Die Rebellen“Regierung“ in der Hafenstadt Misrata hat bereits angekündigt, dass sie nicht die Autoriät des TNC anerkenne, und Kundgebungen, auf denen die Entfernung der früheren Beamten der libyschen Regierung im TNC verlangt wird, finden laut Berichten fast täglich dort statt.

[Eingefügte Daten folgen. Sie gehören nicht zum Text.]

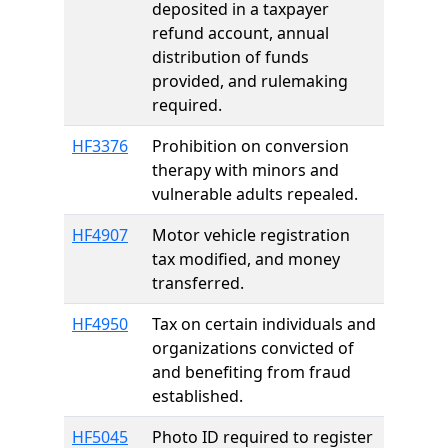
deposited in a taxpayer
refund account, annual
distribution of funds
provided, and rulemaking
required.
HF3376
Prohibition on conversion
therapy with minors and
vulnerable adults repealed.
HF4907
Motor vehicle registration
tax modified, and money
transferred.
HF4950
Tax on certain individuals and
organizations convicted of
and benefiting from fraud
established.
HF5045
Photo ID required to register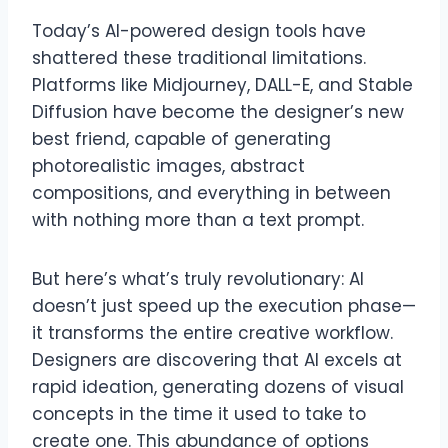
Today’s AI-powered design tools have
shattered these traditional limitations.
Platforms like Midjourney, DALL-E, and Stable
Diffusion have become the designer’s new
best friend, capable of generating
photorealistic images, abstract
compositions, and everything in between
with nothing more than a text prompt.
But here’s what’s truly revolutionary: AI
doesn’t just speed up the execution phase—
it transforms the entire creative workflow.
Designers are discovering that AI excels at
rapid ideation, generating dozens of visual
concepts in the time it used to take to
create one. This abundance of options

Unterdessen sind weite Gebiete in der südlichen libyschen Wüste von der NATO noch nicht erobert und fast das ganze Wasser Libyens und der größte Teil der Ölquellen liegen noch außerhalb der Kontrolle des NTC.
Hunderte von Dörfern und kleinen Städten, verteilt über ein riesiges Gebiet, stehen immer noch Oberst Gaddafi und seinen Anhängern zur Verfügung. Für Algerien, das die Al Qaida im Maghreb bekämpft, ist die westliche Grenze Libyens offen und erlaubt den Gegnern der von der NATO gestützten Rebellen einen sicheren Rückzug. Der NTC hat schon seine Besorgnis über einen langandauernden Aufstand in Südlibyen mit Algerien als Basis geäußert.
Noch haben die Al Qaida Rebellenkämpfer und die prächtigen Jungs des Westens im NTC nicht begonnen, sich zu prügeln. Allerdings scheint es unausweichlich, dass innere Kämpfe unter den Rebellen stattfinden werden. Wir werden es vielleicht noch erleben, wie NATO-Flugzeuge ihre früheren Alliierten in der libyschen Rebellion bombardieren.
Eine Sache ist klar: die libysche Tragödie hat erst begonnen und die Einnahme Nordlibyens durch die NATO geführten Rebellen ist nur die erste Phase. 30000 Bomben auf Libyen und 60 000 tote Libyer sind erst der Anfang statt des Endes der Katastophe.